** Texte source **
Comment voulez-vous que les gens portent une critique efficace du système s'ils ne savent même pas faire la différence entre chiffre d'affaires et bénéfice net ?
Edel


[ PP à Edel - Oui, mais l'imposture consiste à confondre ce problème (réel) avec une "insuffisante adhésion" aux dogmes de l'ultralibéralisme, qui sont autre chose... ]

réponse au commentaire

Écrit par : Edel / | 10/08/2018

Edel,

> comme le fait remarquer Patrice, le manque de culture économique dont parlent Le Point ou les think-tanks libéraux n'a rien à voir avec la culture économique, mais avec l'obstination d'un grand nombre de Français à refuser la capitulation sans condition devant les diktats du capitalisme dérégulé.
Quant aux brillants savants qui obtiennent des Prix Nobel (enfin, des prix attribués par la banque de Suède en mémoire de Nobel), mais qui continuent de soutenir un régime qui est en crise systémique permanente, ils ont un peu de quoi faire rigoler.

** Entrées fournies **
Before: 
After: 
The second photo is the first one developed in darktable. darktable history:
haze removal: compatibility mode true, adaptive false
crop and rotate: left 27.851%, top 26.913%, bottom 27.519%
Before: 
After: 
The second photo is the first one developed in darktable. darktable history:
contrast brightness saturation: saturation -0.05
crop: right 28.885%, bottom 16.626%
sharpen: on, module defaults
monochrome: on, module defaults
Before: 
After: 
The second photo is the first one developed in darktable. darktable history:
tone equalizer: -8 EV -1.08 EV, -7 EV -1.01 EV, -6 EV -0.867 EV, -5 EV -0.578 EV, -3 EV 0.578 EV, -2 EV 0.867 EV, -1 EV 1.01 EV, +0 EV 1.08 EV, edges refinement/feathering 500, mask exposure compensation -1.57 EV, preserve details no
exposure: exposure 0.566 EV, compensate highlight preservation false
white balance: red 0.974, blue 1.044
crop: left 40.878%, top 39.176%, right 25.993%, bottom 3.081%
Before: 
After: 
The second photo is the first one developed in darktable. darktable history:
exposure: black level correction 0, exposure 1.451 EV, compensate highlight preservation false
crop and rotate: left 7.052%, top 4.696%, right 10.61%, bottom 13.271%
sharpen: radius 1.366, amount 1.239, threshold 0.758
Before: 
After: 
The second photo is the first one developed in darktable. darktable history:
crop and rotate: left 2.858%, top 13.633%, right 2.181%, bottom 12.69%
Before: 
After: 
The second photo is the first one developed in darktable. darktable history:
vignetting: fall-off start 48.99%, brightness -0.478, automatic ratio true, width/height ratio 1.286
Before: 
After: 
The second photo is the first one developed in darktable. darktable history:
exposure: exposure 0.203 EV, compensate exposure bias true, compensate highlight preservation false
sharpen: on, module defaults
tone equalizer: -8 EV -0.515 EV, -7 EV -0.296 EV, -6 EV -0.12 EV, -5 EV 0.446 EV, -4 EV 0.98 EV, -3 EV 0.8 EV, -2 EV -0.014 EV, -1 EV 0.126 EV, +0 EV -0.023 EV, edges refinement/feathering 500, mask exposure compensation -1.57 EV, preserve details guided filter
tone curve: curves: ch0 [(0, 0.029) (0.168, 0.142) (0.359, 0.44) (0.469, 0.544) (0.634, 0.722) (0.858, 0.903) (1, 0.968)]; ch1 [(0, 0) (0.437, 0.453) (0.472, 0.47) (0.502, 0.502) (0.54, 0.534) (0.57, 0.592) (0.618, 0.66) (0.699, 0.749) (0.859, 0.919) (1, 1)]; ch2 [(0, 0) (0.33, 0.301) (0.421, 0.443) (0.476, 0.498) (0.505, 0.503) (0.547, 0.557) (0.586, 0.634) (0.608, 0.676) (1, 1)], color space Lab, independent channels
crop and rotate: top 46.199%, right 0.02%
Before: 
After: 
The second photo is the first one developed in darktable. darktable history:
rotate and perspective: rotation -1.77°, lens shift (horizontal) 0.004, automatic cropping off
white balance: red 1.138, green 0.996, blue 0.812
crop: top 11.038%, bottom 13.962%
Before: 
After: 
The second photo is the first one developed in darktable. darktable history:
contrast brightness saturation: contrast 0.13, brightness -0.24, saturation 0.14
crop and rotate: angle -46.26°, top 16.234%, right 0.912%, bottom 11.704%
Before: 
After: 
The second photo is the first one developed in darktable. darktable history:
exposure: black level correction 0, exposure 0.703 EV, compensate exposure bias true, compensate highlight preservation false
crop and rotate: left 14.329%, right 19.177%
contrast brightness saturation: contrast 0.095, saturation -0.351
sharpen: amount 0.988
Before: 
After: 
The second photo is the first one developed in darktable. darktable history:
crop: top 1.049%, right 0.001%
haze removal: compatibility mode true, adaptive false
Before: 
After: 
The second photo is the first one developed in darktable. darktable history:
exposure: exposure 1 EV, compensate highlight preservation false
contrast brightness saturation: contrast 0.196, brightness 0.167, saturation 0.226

** Consigne **
Prolongez le texte sur la culture économique en reprenant après sa dernière phrase. Ces entrées n'ont aucun rapport avec le texte sur la culture économique.

** Résultat **
Dans le même ordre d'idée, je travaille dans une micro-entreprise de 4 personnes (un catholique, le patron qui a, disons, un respect distant pour la religion, et deux athées). Nous sommes tous absolument d'accord dans notre analyse du monde actuel et dans notre anticapitalisme, nous lisons Le Monde Diplo, sommes passés à Enercoop, nous pratiquons une gestion par votes et un lissage des revenus de type presque SCOP, le tout dans une entreprise créée sans soutien, sans héritage et sans relations, et nous sommes toujours surpris d'entendre des économistes, des membres du Medef, des présidents de la République et des Prix Nobel qui n'ont jamais créé quoi que ce soit reprocher à ces chiens de Français leur manque d'esprit entrepreneurial (comme ils leur reprochent leur manque de culture économique, parce que, bien sûr, les éditorialistes du Point maîtrisent parfaitement Keynes et Marx).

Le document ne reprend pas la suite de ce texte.